LE DORAT, tome IV
Un volume de 150 pages, illustré en noir et en couleurs, avec index alphabétique des conjoints.
par Pascal DURANDARD, AGL, 2014.
Familles BOUTINON, de CHAINQUIOUX, DAVID, DUFRESNE, ERLEVIN, LIGROS, MATEL, MONSACRE, NESMOND, RAMPION, SANDEMOY.
Le tome IV des familles du Dorat pourrait assez justement être intitulé « le coin des Etrangers ». En tout cas, la plupart des familles qui y figurent sont ou prétendent être « exogènes » au microcosme dorachon. On pourrait aussi l’appeler « le coin des Insolites », car il présente bien des singularités.
Actuellement, Le Dorat est à l’écart des grandes voies routières. Il faut faire un détour pour l’aborder, et la ville donne l’impression de somnoler au milieu du bocage limousin. Pourtant, il semblerait qu’à l’époque de saint Israël sa position n’était pas si enclavée. La fondation d’un établissement monastique et d’un site castral traduirait une volonté politique du comte de la Marche de développer un noyau urbain qui ferait étape sur une voie commerciale fréquentée. On est pourtant toujours étonnés de découvrir la trace de flux migratoires au Dorat. Que des individus partis d’autres provinces ou d’autres pays aient eu non seulement le désir ou le besoin d’y vivre, mais encore d’y faire souche, c’est une réalité que la présente publication met en valeur.

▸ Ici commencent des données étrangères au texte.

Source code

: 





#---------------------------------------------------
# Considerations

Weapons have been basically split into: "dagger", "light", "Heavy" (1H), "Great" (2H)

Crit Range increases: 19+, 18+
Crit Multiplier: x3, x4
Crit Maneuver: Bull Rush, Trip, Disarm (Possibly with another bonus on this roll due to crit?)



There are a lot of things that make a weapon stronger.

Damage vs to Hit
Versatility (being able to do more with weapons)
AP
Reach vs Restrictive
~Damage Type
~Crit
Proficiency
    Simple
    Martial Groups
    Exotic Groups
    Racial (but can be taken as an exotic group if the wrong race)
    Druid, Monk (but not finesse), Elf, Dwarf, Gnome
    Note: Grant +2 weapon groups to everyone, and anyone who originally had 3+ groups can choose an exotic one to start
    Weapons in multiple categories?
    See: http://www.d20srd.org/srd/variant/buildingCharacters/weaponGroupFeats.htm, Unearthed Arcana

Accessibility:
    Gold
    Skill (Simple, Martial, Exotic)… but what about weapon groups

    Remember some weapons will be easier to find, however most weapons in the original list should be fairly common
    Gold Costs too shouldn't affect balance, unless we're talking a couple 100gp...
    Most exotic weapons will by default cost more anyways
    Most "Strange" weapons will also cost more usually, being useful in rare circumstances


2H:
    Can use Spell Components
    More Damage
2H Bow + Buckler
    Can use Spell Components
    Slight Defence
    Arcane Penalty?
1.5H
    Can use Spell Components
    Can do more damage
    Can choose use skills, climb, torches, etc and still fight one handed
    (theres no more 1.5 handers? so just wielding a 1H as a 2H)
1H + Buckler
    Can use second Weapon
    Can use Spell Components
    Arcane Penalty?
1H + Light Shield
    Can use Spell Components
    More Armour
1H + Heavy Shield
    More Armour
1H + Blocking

Ainsi, combien de Dorachons du XIXe siècle savent que les Erlevin, devenus des notables respectés de leur cité, sont d’origine allemande, et que les influents Boutinon ont leur berceau en Périgord ? Par quel hasard le savoyard Jean Matel et le stéphanois Etienne Ligros ont-ils découvert Le Dorat ? Et d’où viennent le chapelier Jacques Dufresne et le menuisier Sylvain Monsacré ? Quant aux Nesmond, en quête de noblesse et rêvant d’une origine glorieuse, ils se proclament Anglais de souche, échoués au Dorat dans le temps de la débâcle britannique qui clôt la guerre de Cent Ans … Et pourtant, pour reprendre la chanson de Maurice Chevalier : « Et tout ça, ça fait / d’excellents … Dorachons ».
En ce qui concerne les cas d’espèce… les amateurs de curiosités seront servis. La boutique de Jean Matel est un extraordinaire « bazar », et les armes que se procurent les notables auprès des Ligros ont le prestige de la tradition stéphanoise. Les Boutinon se signalent pour être les premiers (et les seuls) maîtres de forge de l’histoire de la Basse-Marche. Ils ont été appelés par un aristocrate local, le seigneur de la Perrière, désireux de créer une forge près de son logis noble. Ces industrieux « industriels » de la métallurgie ont évidemment réalisé une belle fortune. Trois générations plus tard, un Boutinon prenait pied au Dorat et inaugurait la brillante ascension sociale de sa lignée. Enfin, si les pieux de Chainquioux sont bien sortis des environs du Dorat, ils compensent la médiocrité de leur état (ce ne sont que d’honorables artisans) par la charge de chevecier de la collégiale qu’ils ont possédée sous Louis XIV et Louis XV. Charge bien énigmatique et bien rare s’il en fut, dont la fonction est mal connue et le nom extrêmement curieux…
Les David et les Sandemoy présentent des traits moins originaux. Dans chacune de ces lignées de marchands s’est détachée une branche qui a su se hisser par le biais du droit à la bourgeoisie de robe, tandis que la branche restée attachée aux activités « mécaniques » n’a cessé de régresser socialement. Les Rampion ont été importants surtout au XVIe siècle et dans la première moitié du siècle suivant, appartenant d’abord à la bourgeoisie de robe qui gravite dans l’orbite des institutions judiciaires du Dorat. En moins d’un siècle, ils ont donné cinq chanoines au chapitre de la collégiale, et l’un d’entre eux a particulièrement défrayé la chronique locale… Pour les Nesmond, si on met de côté leurs prétentions « étrangères », ils sont l’une des plus anciennes et des plus importantes familles bourgeoises du Dorat. Une branche établie à Guéret y a figuré grandement dans le cercle du présidial.
Comme toute ville, Le Dorat a su attirer et maintenir, dans un incessant mouvement, des populations de diverses conditions, au gré de ses besoins et des leurs. L’étude des familles qui s’y sont établies illustre des mécanismes d’évolution sociale et d’enrichissement que favorise tout milieu urbain. Elle nous montre aussi que Le Dorat puise sa richesse et sa vitalité autant dans ses activités économiques que dans le cadre de ses institutions religieuses et judiciaires.